8. Health Data — Special Protections
Health and fitness data is classified as sensitive personal data under Mexican law (LFPDPPP) and special category data under GDPR.
8.1 We collect health data ONLY with your explicit consent, obtained when you: - Accept these terms during registration - Accept the Health Disclaimer during onboarding - Voluntarily input health information in your profile and check-ins
8.2 You may withdraw consent at any time by contacting us. Withdrawal does not affect the lawfulness of processing before withdrawal.
8.3 Health data sent to OpenAI for AI processing is: - Stripped of identifying information (no email, name, or username) - Not used by OpenAI for model training (per OpenAI’s API data usage policy) - Processed solely to generate your training plan response
9. Data Security
We implement technical and organizational measures to protect your data:
- Encryption in transit: All data transmitted via TLS/HTTPS
- Encryption at rest: Local storage encrypted with MMKV (key stored in OS keychain)

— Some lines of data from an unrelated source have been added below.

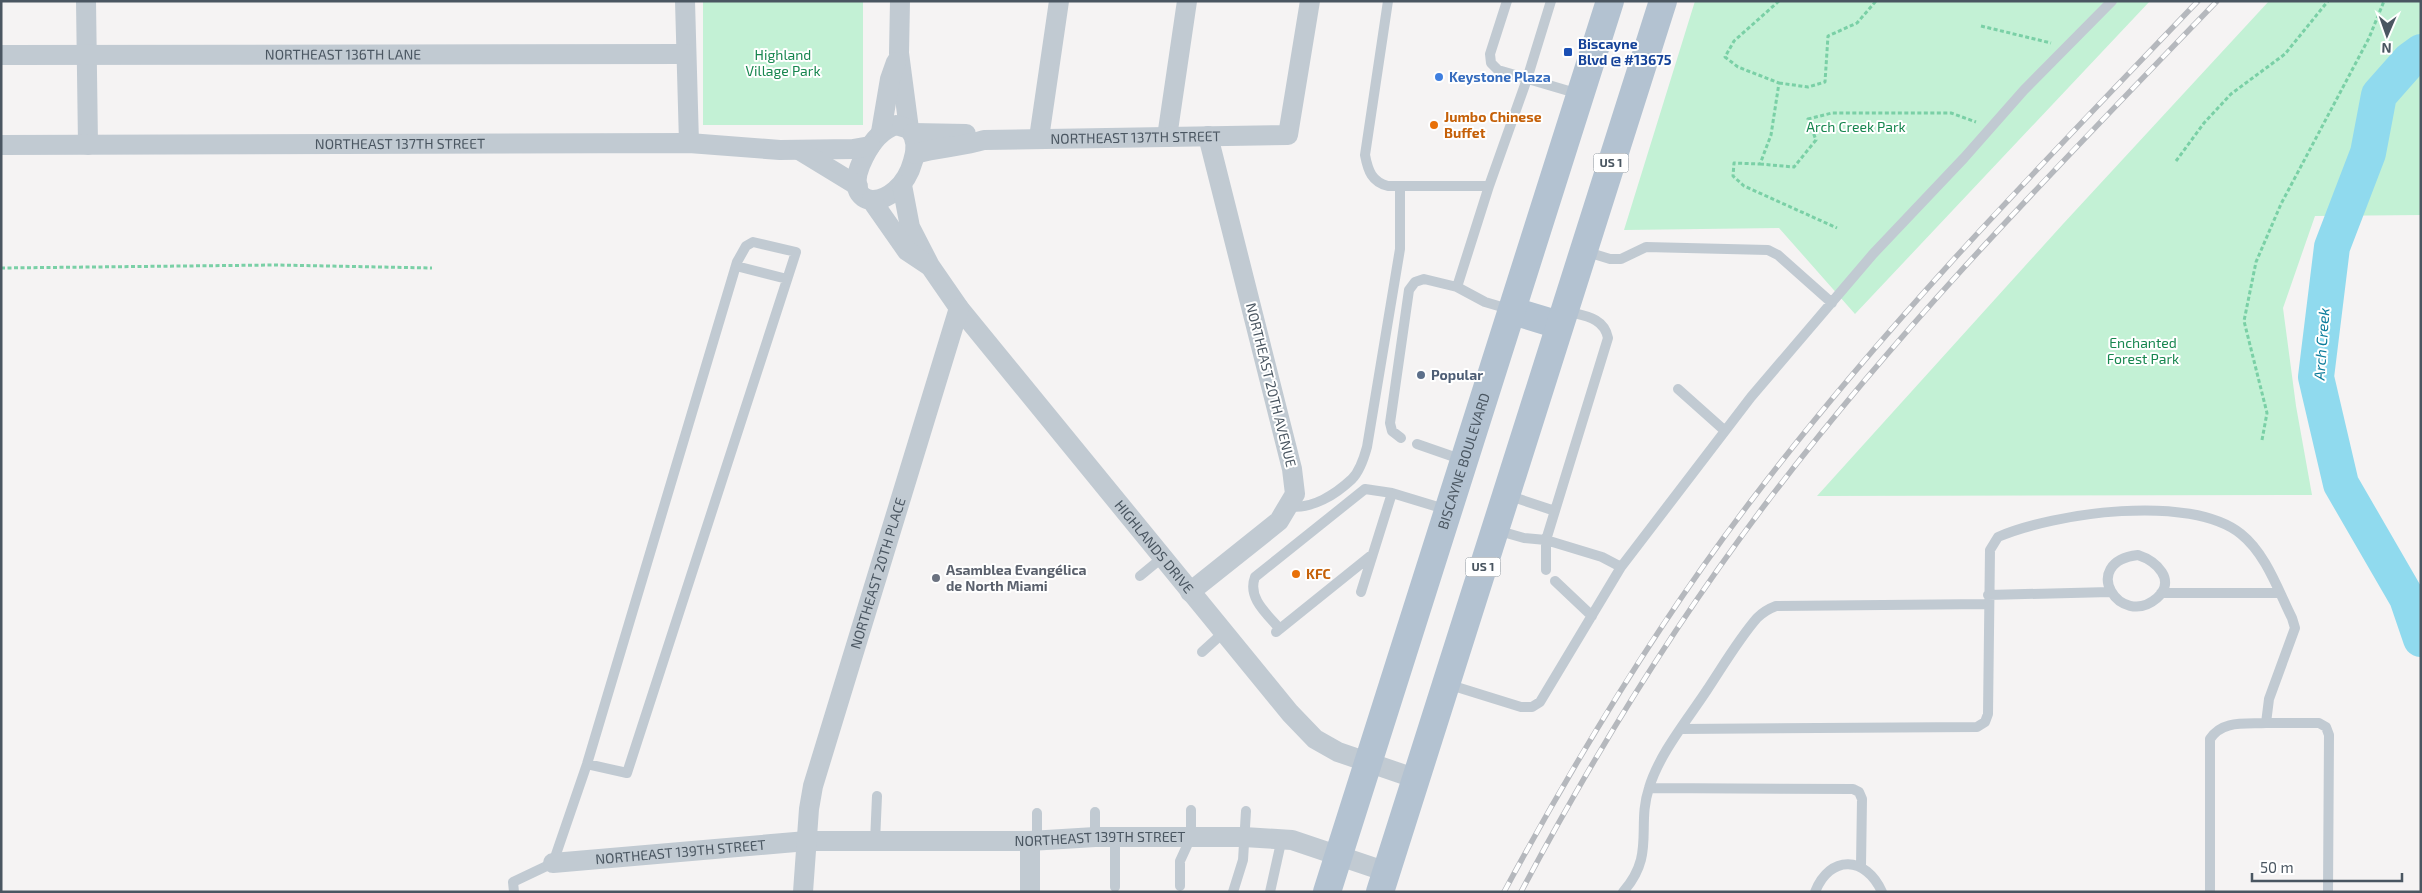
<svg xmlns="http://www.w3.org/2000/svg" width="2422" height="893" viewBox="0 0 2422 893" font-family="'Exo 2',sans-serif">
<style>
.green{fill:#c3f1d5}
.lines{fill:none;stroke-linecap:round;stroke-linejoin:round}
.river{stroke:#90daee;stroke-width:36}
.path{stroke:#7ad0a6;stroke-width:3;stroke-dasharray:4 2.5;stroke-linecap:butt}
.lane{stroke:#c1cad2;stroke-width:10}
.street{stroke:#c1cad2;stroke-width:20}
.primary{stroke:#b3c2d1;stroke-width:28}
.rail-casing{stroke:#b5b8bd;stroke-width:5.5}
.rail{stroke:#fff;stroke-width:4;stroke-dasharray:11;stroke-linecap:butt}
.transit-dot{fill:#1a4fb4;stroke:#fff;stroke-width:2}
.shop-dot{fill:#3f7fe0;stroke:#fff;stroke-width:2}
.food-dot{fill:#e8710a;stroke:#fff;stroke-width:2}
.service-dot{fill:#5c6f8a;stroke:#fff;stroke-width:2}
.worship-dot{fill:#6b7280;stroke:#fff;stroke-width:2}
.labels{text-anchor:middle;stroke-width:4;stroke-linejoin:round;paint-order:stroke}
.shield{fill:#fff;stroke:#808990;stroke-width:1}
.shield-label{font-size:12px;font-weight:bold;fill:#4a5661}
.transit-label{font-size:14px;font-weight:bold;fill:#164399;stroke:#fff;text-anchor:start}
.street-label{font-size:14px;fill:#4a5661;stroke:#fff}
.park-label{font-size:14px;fill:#17864f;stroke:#fff}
.shop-label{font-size:14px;font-weight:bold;fill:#366cbe;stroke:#fff;text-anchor:start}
.food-label{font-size:14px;font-weight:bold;fill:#c56008;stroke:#fff;text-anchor:start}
.service-label{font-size:14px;font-weight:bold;fill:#4e5e75;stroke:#fff;text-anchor:start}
.worship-label{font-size:14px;font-weight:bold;fill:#5b616d;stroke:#fff;text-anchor:start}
.water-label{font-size:15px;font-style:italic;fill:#0c7c9b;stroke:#fff}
</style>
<rect width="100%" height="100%" fill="#f5f3f3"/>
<path class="green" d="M703 1H863V125H703Z
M1695 1H2150L1855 314 1779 228 1624 230Z
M2269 1H2421V215L2315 216 2283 308 2296 406 2312 495 1817 496 2063 224Z"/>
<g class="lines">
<path class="river" d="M2421 52 2410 60 2379 95 2368 153 2332 247 2316 377 2341 484 2407 598 2421 639"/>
<path class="path" d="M1779 1 1734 41 1725 57 1738 67 1779 83 1771 135 1760 164 1734 163 1733 176 1744 186 1837 228
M1981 26 2051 43
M1779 83 1808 87 1825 82 1828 36 1857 23 1876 1
M2176 161 2204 123 2231 94 2285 54 2328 1
M1760 164 1794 167 1816 140 1808 119 1832 113H1951L1976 122
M1 268 275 265 432 268
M2262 440 2267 413 2244 321 2256 262 2281 204 2369 38 2384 1"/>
<path class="lane" d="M1388 1 1365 155C1368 171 1372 182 1388 186H1489L1527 79 1551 1
M1507 1 1490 54 1491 63 1498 70 1579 94
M1489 186 1457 287 1485 302 1512 310
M1584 251 1610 259H1621L1646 247 1768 250 1778 255 1832 303
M736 266 787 279
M1678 389 1724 430
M1401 438 1392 431 1390 423 1409 290 1415 282 1424 279 1457 287
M1417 444 1463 460
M1507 495 1555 511
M1289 506C1312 510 1336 494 1352 479 1360 471 1364 458 1367 447L1400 249V186
M1496 530 1524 538 1546 540 1602 557 1621 567
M2138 555C2156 561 2177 580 2157 598 2120 630 2078 562 2138 555Z
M1546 570V540L1608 338C1604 317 1584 316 1566 311
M1140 576 1163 557
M1555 581 1592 616
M1361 592 1392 493
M2161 593H2280
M1988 595 2110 592
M1280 629C1267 614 1247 598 1255 577L1365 489 1392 493 1448 510
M1276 632 1373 554
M1202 652 1224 632
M1447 684 1521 707H1532L1540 702 1621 567 1751 397 1873 254 1964 158 2024 90 2112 1
M2266 723H2319L2326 727 2329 735 2328 892
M1681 729 1977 727 1985 722 1988 714 1990 550 1998 537C2054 513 2190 493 2241 534 2266 554 2278 590 2292 618L2295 628 2269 699 2266 723C2245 724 2222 720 2210 739V892
M1649 788 1853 789 1859 792 1862 799 1861 866
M1095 812V837
M1115 837V887
M1037 840V813
M875 842 877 796
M1180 886V861L1191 837V810
M514 892 513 882 553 863 587 764 737 262 746 246 753 242 796 252 627 773 587 764
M1233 892 1243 860 1246 811
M1270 892 1282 838
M1623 892C1656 855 1636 827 1649 788 1659 754 1688 719 1707 690 1723 666 1738 640 1757 618 1763 612 1768 609 1776 606L1988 604
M1815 892C1830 854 1866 856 1882 892"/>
<g class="street">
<path d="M86 1 88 145"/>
<path d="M685 1 689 143"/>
<path d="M900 1 899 53 909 129"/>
<path id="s1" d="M1 55 686 54"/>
<path d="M896 125 909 129C917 138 917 149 913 161 899 213 835 214 864 157 871 143 880 130 896 125Z"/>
<path d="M881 132 890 79 896 62"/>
<path d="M913 133 966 134"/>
<path d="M1167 137 1187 1"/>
<path d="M1039 138 1059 1"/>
<path id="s2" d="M1 145 689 143 780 150 853 149 870 146"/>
<path d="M799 150 858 186"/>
<path id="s3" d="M915 154C938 147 961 147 984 140L1288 135 1310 1"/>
<path id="s4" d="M902 185 910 227 930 266 959 308 1290 713 1315 739 1338 752 1417 779"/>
<path d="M872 201 907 251 928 265"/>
<path d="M1190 592 1279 521 1295 494 1292 469 1208 136"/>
<path d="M1030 841V892"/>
<path id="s5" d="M553 863 807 841H1030L1095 837H1244L1292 840 1387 872"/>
<path id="s6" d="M803 892 809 809 813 786 959 308"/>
</g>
<g class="primary">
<path d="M1513 311 1559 325"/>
<path id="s7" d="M1327 892 1610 1"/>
<path d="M1380 892 1663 1"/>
</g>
<defs>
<path id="rail" d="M1504 892C1579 753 1661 618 1757 493 1891 317 2046 160 2198 1
M1521 892C1593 756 1674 625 1767 502 1903 323 2061 163 2217 1"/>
</defs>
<use href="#rail" class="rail-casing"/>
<use href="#rail" class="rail"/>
</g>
<rect class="transit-dot" x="1563" y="47" width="10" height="10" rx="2.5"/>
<circle class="shop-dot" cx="1439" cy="77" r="5"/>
<g class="food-dot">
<circle cx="1434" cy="125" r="5"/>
<circle cx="1296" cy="574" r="5"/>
</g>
<circle class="service-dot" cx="1421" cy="375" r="5"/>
<circle class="worship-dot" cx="936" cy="578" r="5"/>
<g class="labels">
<g class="shield">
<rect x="1593.5" y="153.5" width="35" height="19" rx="4"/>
<rect x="1465.5" y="557.5" width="35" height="19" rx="4"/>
</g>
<g class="shield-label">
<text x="1611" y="167">US 1</text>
<text x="1483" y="571">US 1</text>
</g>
<g class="transit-label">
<text x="1578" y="49">Biscayne<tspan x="1578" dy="16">Blvd @ #13675</tspan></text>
</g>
<g class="street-label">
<text dy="5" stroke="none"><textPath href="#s1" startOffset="342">NORTHEAST 136TH LANE</textPath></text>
<text dy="5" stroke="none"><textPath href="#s3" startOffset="222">NORTHEAST 137TH STREET</textPath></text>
<text dy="5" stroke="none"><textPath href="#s2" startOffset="399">NORTHEAST 137TH STREET</textPath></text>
<text transform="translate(1271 385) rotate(76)" y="5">NORTHEAST 20TH AVENUE</text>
<text dy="5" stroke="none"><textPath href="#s7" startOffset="452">BISCAYNE BOULEVARD</textPath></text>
<text dy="5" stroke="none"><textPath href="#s4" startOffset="446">HIGHLANDS DRIVE</textPath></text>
<text dy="5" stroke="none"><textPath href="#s6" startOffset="329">NORTHEAST 20TH PLACE</textPath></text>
<text dy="5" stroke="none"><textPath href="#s5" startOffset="548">NORTHEAST 139TH STREET</textPath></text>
<text dy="5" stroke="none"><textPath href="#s5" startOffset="128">NORTHEAST 139TH STREET</textPath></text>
</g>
<g class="park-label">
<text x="783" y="60">Highland<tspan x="783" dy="16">Village Park</tspan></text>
<text x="1856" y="132">Arch Creek Park</text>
<text x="2143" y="348">Enchanted<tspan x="2143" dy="16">Forest Park</tspan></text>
</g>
<g class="shop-label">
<text x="1449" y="82">Keystone Plaza</text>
</g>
<g class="food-label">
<text x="1444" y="122">Jumbo Chinese<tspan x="1444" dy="16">Buffet</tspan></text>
<text x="1306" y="579">KFC</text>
</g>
<g class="service-label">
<text x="1431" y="380">Popular</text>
</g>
<g class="worship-label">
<text x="946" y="575">Asamblea Evangélica<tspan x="946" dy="16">de North Miami</tspan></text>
</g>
<g class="water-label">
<text transform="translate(2322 344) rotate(-86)" y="5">Arch Creek</text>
</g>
</g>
<rect width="2422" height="893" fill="none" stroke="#4a5661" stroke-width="5"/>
<g transform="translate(2387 35) rotate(182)" stroke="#ffffff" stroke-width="4" paint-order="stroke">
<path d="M0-4L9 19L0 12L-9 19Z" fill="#4a5661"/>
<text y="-8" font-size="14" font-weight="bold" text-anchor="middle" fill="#4a5661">N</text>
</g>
<path d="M2252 873v8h150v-8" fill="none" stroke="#4a5661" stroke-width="2.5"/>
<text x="2260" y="873" font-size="15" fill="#4a5661" stroke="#ffffff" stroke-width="4" paint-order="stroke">50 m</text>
</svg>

- Database security: Row Level Security (RLS) policies ensure users can only access their own data
- Authentication: Supabase JWT-based authentication
- Access control: Column-level restrictions prevent unauthorized modifications
- Rate limiting: API rate limits prevent abuse
- Security audits: Regular code security reviews
No system is 100% secure. In the event of a data breach affecting your personal information, we will notify you and relevant authorities within 72 hours as required by applicable law.
10. Children’s Privacy
The Service is not intended for users under 18 years of age. We do not knowingly collect personal information from children under 18.

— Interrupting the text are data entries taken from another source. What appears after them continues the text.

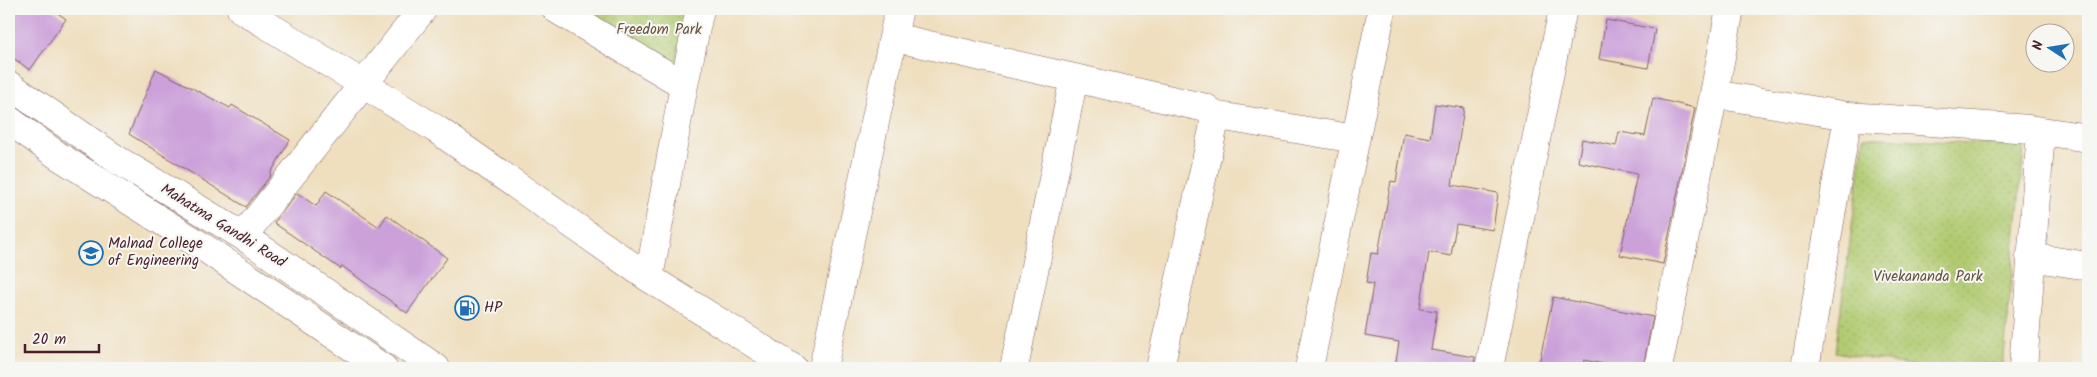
<svg xmlns="http://www.w3.org/2000/svg" width="2097" height="377" font-family="Kalam,sans-serif">
  <style>
    .grass { fill: url(#grass-dots); stroke: #7e754e }
    .building { fill: #cca1da }
    .lines { fill: none; stroke-linecap: round; stroke-linejoin: round }
    .street-casing { stroke: #84625f; stroke-width: 29 }
    .secondary-casing { stroke: #84625f; stroke-width: 29 }
    .street { stroke: #fff; stroke-width: 28 }
    .secondary { stroke: #fff; stroke-width: 28 }
    .labels { text-anchor: middle; dominant-baseline: central; stroke-width: 4; stroke-linejoin: round; paint-order: stroke }
    .park-label { font-size: 15px; fill: #695340; stroke: #f6f6f2 }
    .street-label { font-size: 15px; fill: #4a1f2b; stroke: #f6f6f2 }
    .poi-label { font-size: 15px; fill: #4a1f2b; stroke: #f6f6f2; text-anchor: start }
  </style>
  <defs>
    <pattern id="grass-dots" width="8" height="8" patternUnits="userSpaceOnUse" patternTransform="scale(1.25)"><rect width="8" height="8" fill="#b1cb71"/><path d="M2 2h.1M6 6h.1" fill="none" stroke="#9aae62" stroke-width="1.8" stroke-linecap="round"/></pattern>
  </defs>
  <rect width="100%" height="100%" fill="#f6f6f2"/>
  <filter id="ink" filterUnits="userSpaceOnUse"><feTurbulence type="fractalNoise" baseFrequency=".02" numOctaves="2"/><feDisplacementMap in="SourceGraphic" scale="10" xChannelSelector="R" yChannelSelector="G"/><feConvolveMatrix kernelMatrix="1 2 1 2 8 2 1 2 1" color-interpolation-filters="sRGB"/></filter>
  <filter id="wash" filterUnits="userSpaceOnUse"><feTurbulence type="fractalNoise" baseFrequency=".0096" numOctaves="4" result="noise"/><feDisplacementMap in="SourceGraphic" scale="20" xChannelSelector="R" yChannelSelector="G"/><feGaussianBlur stdDeviation="1.12" result="paint"/><feColorMatrix in="noise" values="0 0 0 0 0 0 0 0 0 0 0 0 0 0 0 0 0 1.4 0 .05"/><feComposite in="paint" operator="in"/></filter>
  <g filter="url(#wash)">
    <rect width="100%" height="100%" fill="#efdfbf"/>
    <path class="grass" d="M586 9H687L675 65Z
      M1864 137 2024 146 2003 368H1926L1835 352Z"/>
    <g id="blocks">
      <path class="building" d="M9 9H52L66 19 30 70 9 55Z
        M1606 20 1655 29 1648 68 1599 59Z
        M156 69 230 108 232 105 290 140 270 174 271 175 246 207 129 134Z
        M1653 98 1695 108 1663 264 1620 255 1637 174 1578 162 1582 139 1616 146 1619 132 1645 136Z
        M1435 104 1464 108 1452 185 1498 193 1493 230 1456 224 1451 256 1429 252 1420 309 1437 311 1431 350 1475 357 1474 368H1395L1399 342 1365 336 1373 284 1366 283 1371 253 1378 254 1391 181 1396 182 1404 133 1430 138Z
        M326 191 379 227 387 215 447 258 407 313 342 266 341 269 274 223 297 193 316 206Z
        M1553 297 1653 317 1643 368H1623L1584 360 1583 368H1538Z"/>
    </g>
  </g>
  <g filter="url(#ink)">
    <use href="#blocks" fill-opacity="0" stroke="#84625f" stroke-width="1"/>
    <g class="lines">
      <g class="street-casing">
        <path id="street" d="M241 9 436 129 649 278 684 85
          M556 9 684 85 700 9
          M1730 9 1714 94 1848 116 1805 368
          M893 37 1074 78
          M1213 115 1355 139
          M1848 116 2029 129 2088 138
          M243 236 423 9
          M2030 257 2088 266
          M649 278 793 368
          M823 368 899 9
          M1014 368 1074 78 1206 108 1213 115 1214 125 1160 368
          M1309 368 1382 9
          M1489 368 1563 9
          M1658 368 1714 94
          M2023 368 2041 131"/>
      </g>
      <g class="secondary-casing">
        <path id="secondary" d="M9 85 116 159 243 236 436 368
          M9 120 57 155 203 247 383 368"/>
      </g>
      <use href="#street" class="street"/>
      <use href="#secondary" class="secondary"/>
    </g>
  </g>
  <defs>
    <g id="university-ring" transform="scale(1.25)"><circle r="9.5" fill="#f6f6f2" stroke="#1f6fb2" stroke-width="1.5"/><path d="M0-5L7-2L0 1L-7-2ZM-4 1L0 2.5L4 1V4Q0 6-4 4Z" fill="#1f6fb2"/></g>
    <g id="fuel-ring" transform="scale(1.25)"><circle r="9.5" fill="#f6f6f2" stroke="#1f6fb2" stroke-width="1.5"/><path d="M-5.5-6h7V0h2V4h1.3V-2.5L3-4.5l.8-.8L6-3V5H2.5V1h-1V6h-7ZM-4.2-4.7v3.2H.2V-4.7Z" fill="#1f6fb2"/></g>
  </defs>
  <g fill-rule="evenodd">
    <use href="#university-ring" x="91" y="253"/>
    <use href="#fuel-ring" x="467" y="308"/>
  </g>
  <g class="labels">
    <g class="park-label">
      <text x="659" y="30">Freedom Park</text>
      <text x="1928" y="277">Vivekananda Park</text>
    </g>
    <g class="street-label">
      <text transform="translate(223 226) rotate(32)">Mahatma Gandhi Road</text>
    </g>
    <g class="poi-label">
      <text x="108" y="244">Malnad College<tspan x="108" dy="17">of Engineering</tspan></text>
      <text x="484" y="308">HP</text>
    </g>
  </g>
  <rect width="2097" height="377" fill="none" stroke="#f6f6f2" stroke-width="30"/>
  <g transform="translate(2050 48) rotate(282)"><circle r="24" fill="#f6f6f2" stroke="#b1a0a2"/>
  <path d="M0-4L9 19L0 12L-9 19Z" fill="#1f6fb2"/>
  <text y="-8" font-size="14" font-weight="bold" text-anchor="middle" fill="#4a1f2b">N</text>
  </g>
  <path d="M25 344v8h74v-8" fill="none" stroke="#4a1f2b" stroke-width="2.5"/>
  <text x="32" y="344" font-size="15" fill="#4a1f2b" stroke="#f6f6f2" stroke-width="4" paint-order="stroke">20 m</text>
</svg>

If we become aware that we have collected data from a child under 18 without parental consent, we will delete that information immediately. If you believe we have collected data from a minor, contact us at privacy@gymmi.coach.
11. Third-Party Links
The Service may contain links to third-party websites or services (e.g., Apple Health, exercise reference sites). We are not responsible for the privacy practices of these third parties. We encourage you to review their privacy policies.
12. Changes to This Policy
We may update this Privacy Policy from time to time. Material changes will be communicated via: - Email notification to your registered address - In-app notification
The “Last updated” date at the top will be revised. Continued use of the Service after changes constitutes acceptance.
13. Contact Us
For privacy-related questions, requests, or complaints:
Email: privacy@gymmi.coach Address: [Company Address — to be completed]
For users in Mexico, you may also contact the INAI (Instituto Nacional de Transparencia, Acceso a la Informacion y Proteccion de Datos Personales) at www.inai.org.mx.
By using GYMMI, you acknowledge that you have read and understood this Privacy Policy and consent to the collection and processing of your personal data as described herein.